I am a bit paranoid when it comes to taking my car to the mechanic. I know almost nothing about cars and feel vulnerable. As a result, I do a lot of homework. I read reviews from other customers, check the better business bureau and make sure the mechanics are certified. This certainly does not guarantee that I will receive honest capable service but I hope that it increases the probability that I will have a good experience.
As a patient, how do you help increase the odds that your doctor will be honest, capable and caring? There are a few basic questions that can help provide you with important background information about your doctor.
Is Your Doctor Board Certified in Pulmonary Medicine?
In order to be board certified in pulmonary medicine your doctor needs to complete periodic educational tasks and every 10 years they must pass an exam. This exam is designed so that most doctors that are even moderately capable should be able to pass. Passing the test does not guarantee that your doctor is an expert or even very good but it tells you that they care about being current and meeting some basic standards. A doctor that is not board certified should give you some concern that they don’t care enough or are not interested in taking the time to participate in this national minimal standard. If you would be willing to have a contractor who is not licensed build your house then you may be comfortable with a doctor who is not board certified.
Where Did Your Doctor Do Their Specialty Training?
Going to a “big name” medical school, residency or fellowship program does not mean that your doctor is the world’s best. Each training program has different strengths. For example, many famous training programs are famous because they graduate doctors that go on to do important research and others are more clinically oriented. University affiliated programs often have more prestige but may have a greater research emphasis. Some community hospital training programs provide excellent training for doctors that want to go into practice rather than research. Nonetheless, doctors that have paid their dues at world-class institutions are likely to be very well trained.
Has Your Doctor Been Disciplined by the State Board of Medicine?

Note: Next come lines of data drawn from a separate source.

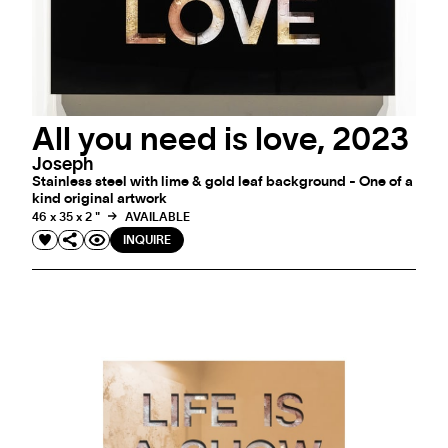
All you need is love, 2023
Joseph
Stainless steel with lime & gold leaf background - One of a
kind original artwork
46 x 35 x 2 "
AVAILABLE
INQUIRE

Each state maintains a Board of Medicine whose job is to insure that doctors are practicing within the law and to protect the public from doctors that are unethical or incompetent. Patients may lodge complaints about doctors and the board has a responsibility to investigate. Most complaints are lodged by angry patients or their families. They or their loved one had a bad health outcome, or the doctor was perceived as being rude. Most of these complaints are resolved without the finding of any wrongdoing on the part of the doctor. For example, a patient who is dying from obesity may be offended by their doctor who tells them that they must lose weight. Even if this message is delivered tactfully, a patient my not want to hear this and lodge a complaint. When the board does find that a doctor has been negligent or unethical this generally indicates a significant problem.

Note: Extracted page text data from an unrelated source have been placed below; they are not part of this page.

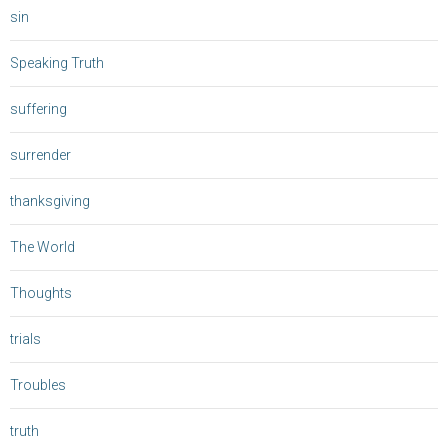
sin
Speaking Truth
suffering
surrender
thanksgiving
The World
Thoughts
trials
Troubles
truth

What Do Other Patients Say About Your Doctor?
In the modern age of social media you can get a review about anything online from your gardener to a piece of pizza. You can also get reviews about your doctor. These websites such as Healthgrades and others provide a wealth of information. However, remember that angry or frustrated patients are much more likely to leave a review than your average satisfied customer. Also remember that doctors generally are not allowed to respond to patient concerns on the website to protect patient privacy. For example, a patient who has a problem with drug dependence may write a very negative review about a doctor who refused to give them more pain medicines. On the flip side, there are services that can “fish” for good reviews. In general a few negative reviews in a sea of positive reviews is reassuring. A pattern of negative reviews that all complain about similar problems should raise concern.

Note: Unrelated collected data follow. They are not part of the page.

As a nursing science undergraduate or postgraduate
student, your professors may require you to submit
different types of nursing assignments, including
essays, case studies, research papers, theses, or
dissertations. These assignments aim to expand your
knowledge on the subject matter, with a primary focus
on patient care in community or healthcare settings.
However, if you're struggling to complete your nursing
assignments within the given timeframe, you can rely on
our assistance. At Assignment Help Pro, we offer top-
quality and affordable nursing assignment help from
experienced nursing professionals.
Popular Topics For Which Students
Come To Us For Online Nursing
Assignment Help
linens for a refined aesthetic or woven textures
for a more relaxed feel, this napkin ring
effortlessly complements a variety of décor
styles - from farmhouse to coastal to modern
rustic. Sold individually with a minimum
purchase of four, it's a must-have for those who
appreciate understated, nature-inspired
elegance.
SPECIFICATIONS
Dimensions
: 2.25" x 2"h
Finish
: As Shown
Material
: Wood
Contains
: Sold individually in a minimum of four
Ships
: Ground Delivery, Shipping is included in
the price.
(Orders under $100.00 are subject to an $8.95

How Does Your Doctor Make You Feel?
Perhaps the most important thing in choosing a doctor is how the doctor made you feel. Did the doctor listen to you? Did they do their homework and learn about your medical history? Did they seem knowledgeable about your medical problem? Do they take care of many patients with the same problem as you have? Did you feel that your doctor cared? Remember that you are not interviewing a spouse or a best friend. You don’t have to enjoy their company or want to go on vacation with your doctor. You want a doctor who is expert in the medical problem that you have and who takes the time to listen to you and communicates effectively. Their office should be effective at moving your care forward.